Set problem »
Extend the article on collaborative editing algorithms, picking up right after its last sentence.

Document excerpt »
The Algorithm That Lets Two People Type in the Same Cell — And Why Google's 200ms Magic Nearly Broke Physics
You're typing in cell B4. So is your coworker. Neither of you crashes, overwrites, or loses data. That shouldn't be possible — but it is, thanks to a mathematical breakthrough from Xerox PARC and a war between two competing algorithms that power every collaborative doc on the internet.
The Algorithm That Lets Two People Type in the Same Cell — And Why Google's 200ms Magic Nearly Broke Physics
It's 2:47 PM on a Tuesday. You're in a Google Sheet, typing a formula into cell B4. Halfway through, you notice the cursor. Another cursor. Your coworker Sarah, 3,000 miles away in San Francisco, is typing in the same exact cell.
You both hit Enter.
Neither of you crashes. Neither overwrites the other. The formula merges perfectly — her function name, your arguments, everything intact. You blink. Sarah sends a Slack: "Did you just see that?"
You did. And you have no idea how it worked.
Welcome to the most elegant, brain-bending problem in distributed systems: real-time collaborative editing. The magic that makes Google Docs, Sheets, Figma, and Notion feel like sorcery is powered by algorithms most engineers have never heard of — algorithms born in a Xerox PARC lab in 1995, refined through a decade-long war between two competing mathematical approaches, and implemented in production systems handling billions of keystrokes per day.
This is the story of Operational Transformation (OT) and Conflict-free Replicated Data Types (CRDTs) — two radically different solutions to the same impossible problem. One requires a central brain to coordinate every edit. The other promises a peer-to-peer utopia where servers are optional. Both have been deployed at Google, Figma, and inside the editors you use every day.
And both, in their own way, are miracles.
The Jupiter Problem: When Time Breaks Down
The year is 1995. The web is barely crawling. At Xerox PARC — the same lab that invented the GUI, Ethernet, and the laser printer — two researchers, David Nichols and David Curtis, are staring at a whiteboard covered in arrows.
They're building Project Jupiter, a system for collaborative text editing over the internet. The problem seems simple: let two people edit the same document at the same time without destroying each other's work.
But distributed systems don't do "simple."
Imagine two users, Alice and Bob, editing the word "cat":
- Alice is at position 0, about to insert "s" to make "scat"
- Bob is at position 3, about to insert "s" to make "cats"
- Network latency is 200ms
Alice types "s". Her editor shows "scat". She sends the operation to the server: insert(0, 's').
Bob types "s". His editor shows "cats". He sends: insert(3, 's').
The server receives both operations. It applies them in order.
First, Alice's: "cat" → "scat" (insert at 0)
Then, Bob's: "scat" → "scats" (insert at position 3)
But wait. Bob's operation said position 3 — which in his world meant "after cat". But in the server's world, after Alice's operation, position 3 is in the middle of "scat".
The result? "scats" — which is neither what Alice saw ("scat") nor what Bob saw ("cats").
Positions don't work. Timestamps don't work. Last-write-wins destroys data.
This is the OT puzzle: how do you transform an operation that was created in one document state so it makes sense in a different document state — after concurrent edits you didn't know about?

Data »
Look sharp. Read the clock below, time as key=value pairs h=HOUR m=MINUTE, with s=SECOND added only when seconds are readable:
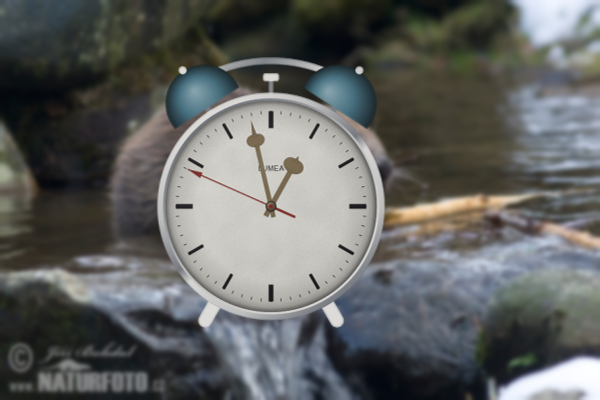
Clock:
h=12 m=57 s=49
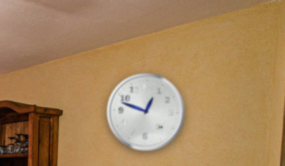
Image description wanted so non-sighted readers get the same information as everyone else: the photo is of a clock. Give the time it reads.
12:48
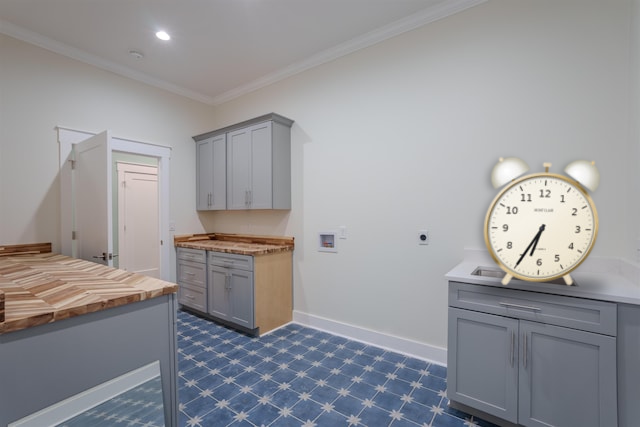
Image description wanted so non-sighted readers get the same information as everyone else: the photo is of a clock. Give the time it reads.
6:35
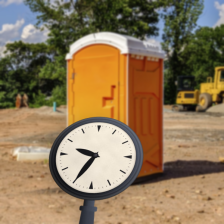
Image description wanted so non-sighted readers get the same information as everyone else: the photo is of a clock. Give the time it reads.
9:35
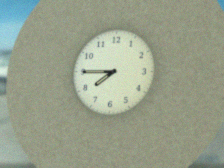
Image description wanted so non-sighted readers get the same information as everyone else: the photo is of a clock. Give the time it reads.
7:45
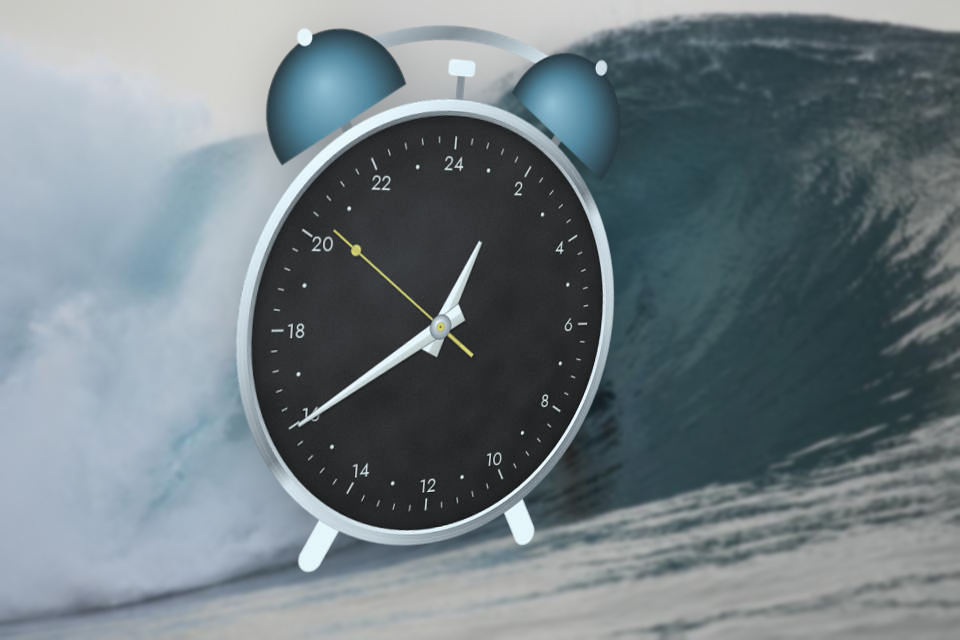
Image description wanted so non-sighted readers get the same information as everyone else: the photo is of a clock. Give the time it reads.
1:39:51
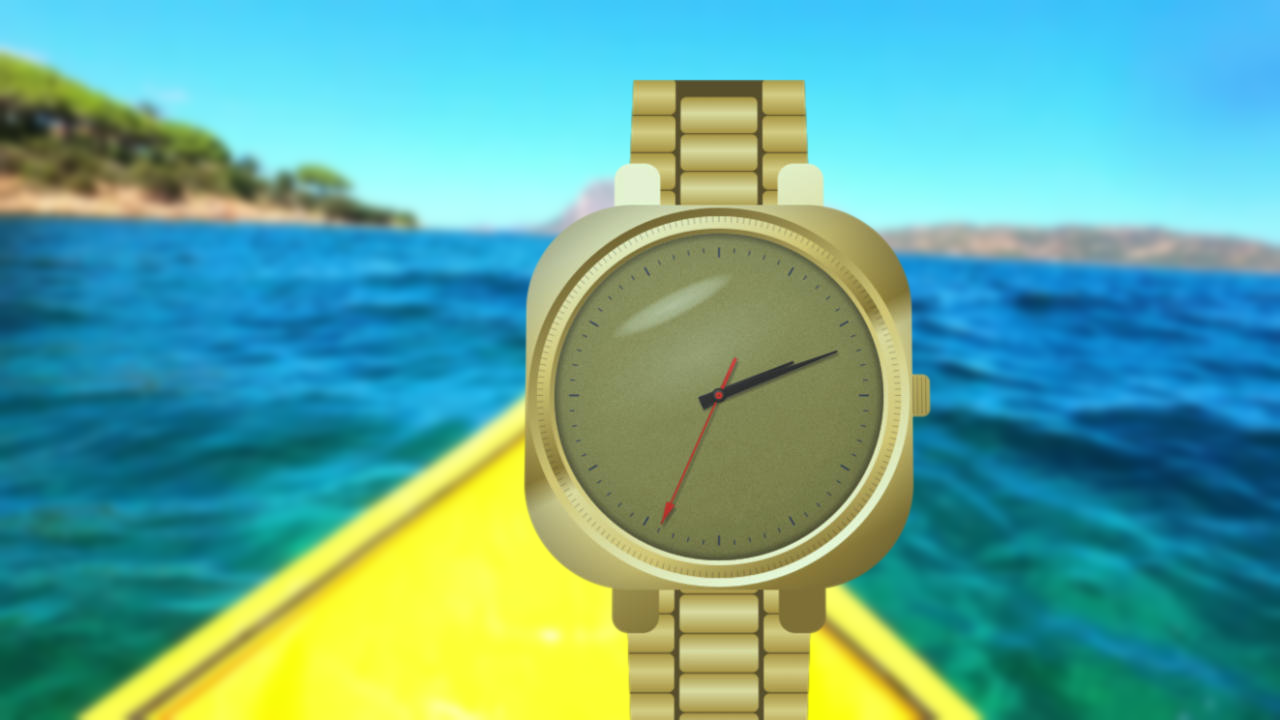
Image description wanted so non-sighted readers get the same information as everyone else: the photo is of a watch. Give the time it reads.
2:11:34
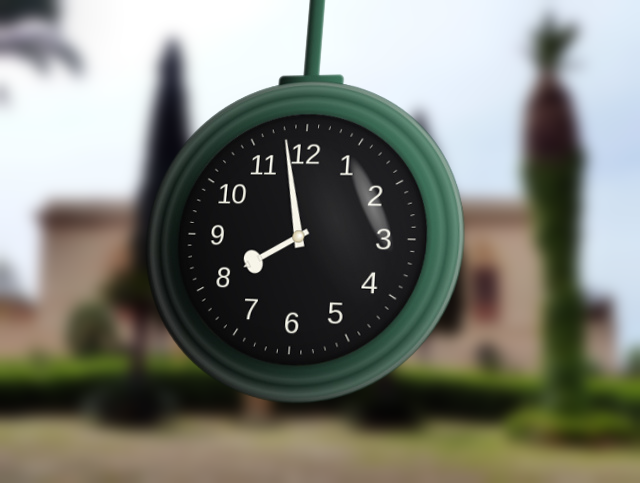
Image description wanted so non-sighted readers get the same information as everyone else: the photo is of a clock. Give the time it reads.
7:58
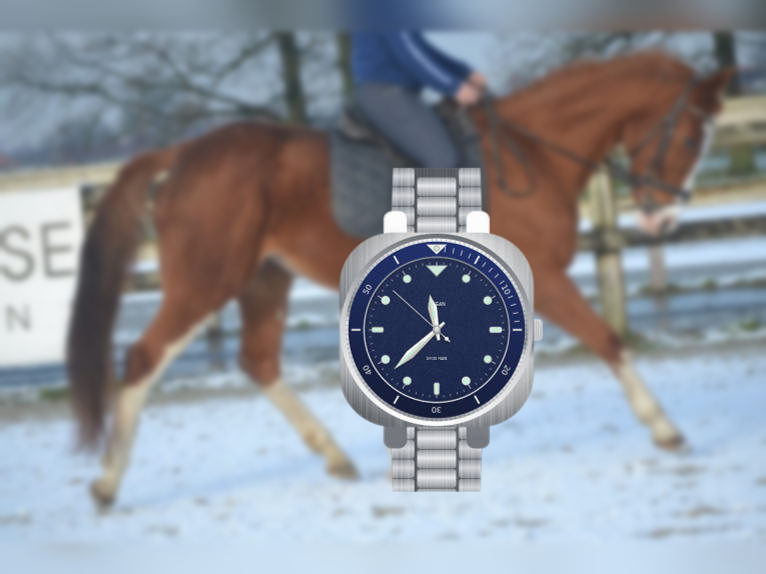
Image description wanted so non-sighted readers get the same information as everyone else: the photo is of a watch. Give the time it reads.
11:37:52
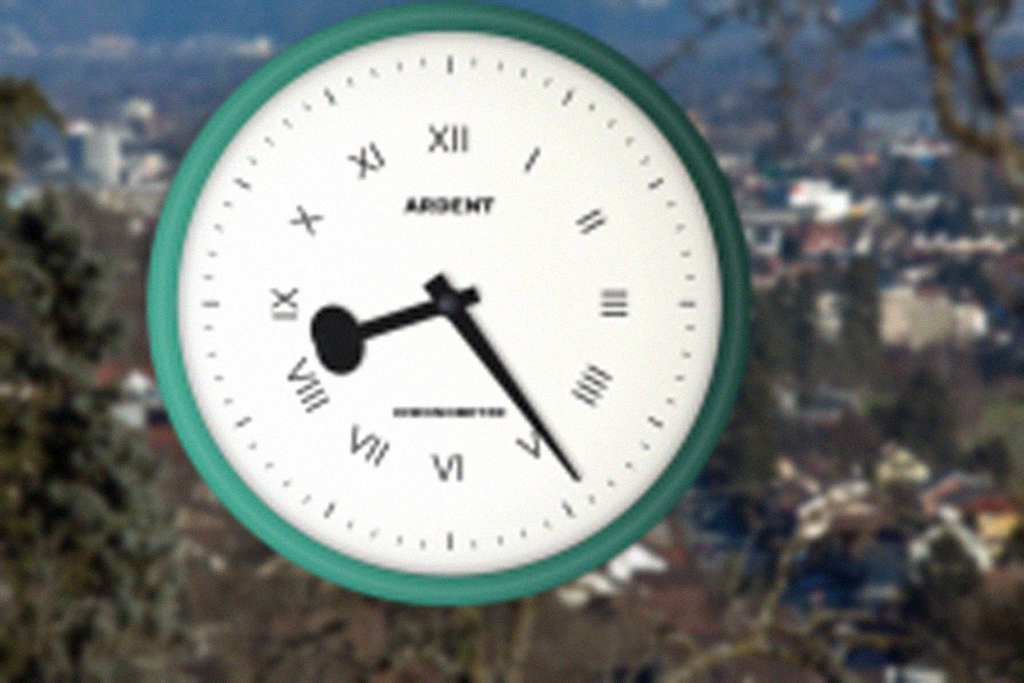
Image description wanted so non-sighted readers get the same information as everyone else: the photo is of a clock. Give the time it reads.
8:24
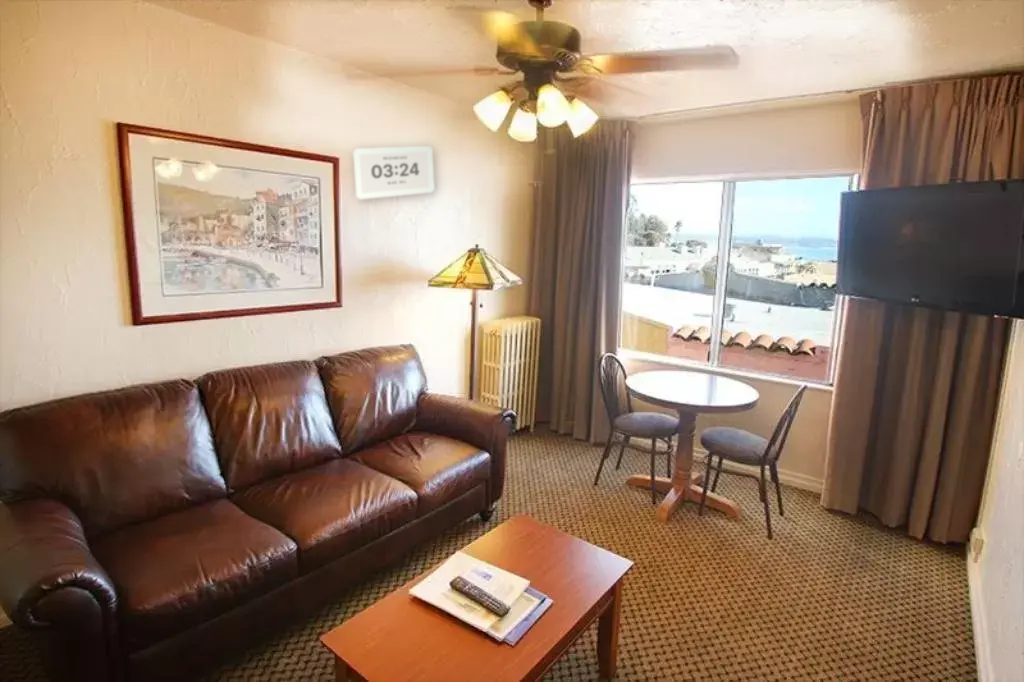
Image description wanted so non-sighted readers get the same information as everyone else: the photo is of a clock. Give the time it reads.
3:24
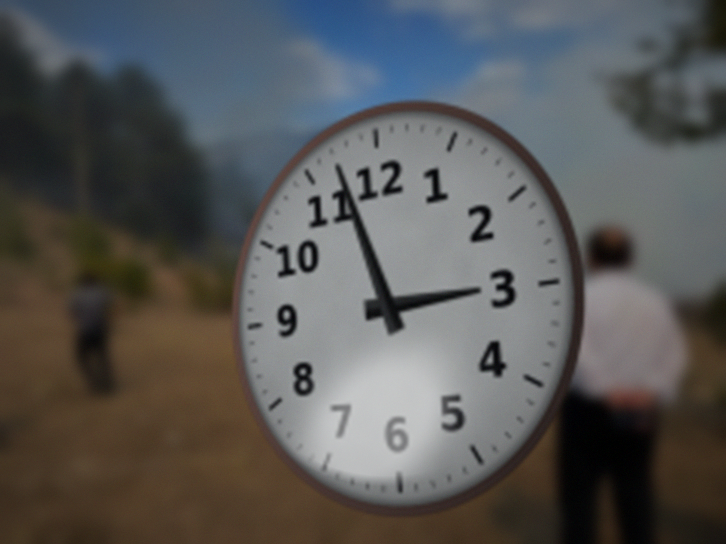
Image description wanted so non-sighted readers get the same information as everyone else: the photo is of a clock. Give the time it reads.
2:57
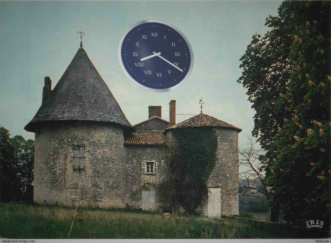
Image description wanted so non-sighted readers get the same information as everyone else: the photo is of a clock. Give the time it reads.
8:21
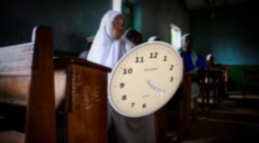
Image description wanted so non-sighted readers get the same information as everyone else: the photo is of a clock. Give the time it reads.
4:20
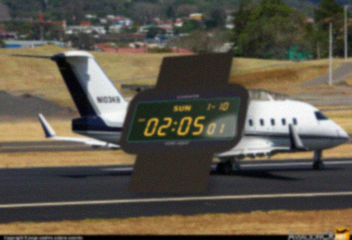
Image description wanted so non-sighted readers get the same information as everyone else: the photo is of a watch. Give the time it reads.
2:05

Final result »
Nichols and Curtis spent two years on this. The answer they found — Operational Transformation — would power Google Wave, Google Docs, and eventually Google Sheets.
The Transform Function: Teaching Operations to Adapt
Operational Transformation works on a deceptively simple idea: don't replay operations as-is. Transform them first.
Every edit is an operation — insert, delete, retain. When two operations happen concurrently (meaning neither user knew about the other), you run them through a transform function that adjusts their positions and offsets so they compose correctly.
Here's the magic:
transform(insert(0, 's'), insert(3, 's')) =
(insert(0, 's'), insert(4, 's'))
The transform function sees Alice's insert at position 0 and realizes Bob's insert at position 3 needs to shift right by 1 to account for the new character. It returns two new operations:
- Alice's operation stays the same:
insert(0, 's') - Bob's operation shifts:
insert(4, 's')
Apply them both, and you get "scats" — which is still wrong.
But here's the trick: each client applies the transformation too. Alice's editor receives Bob's operation, transforms it against her own pending operation, and applies the transformed version. Bob does the same.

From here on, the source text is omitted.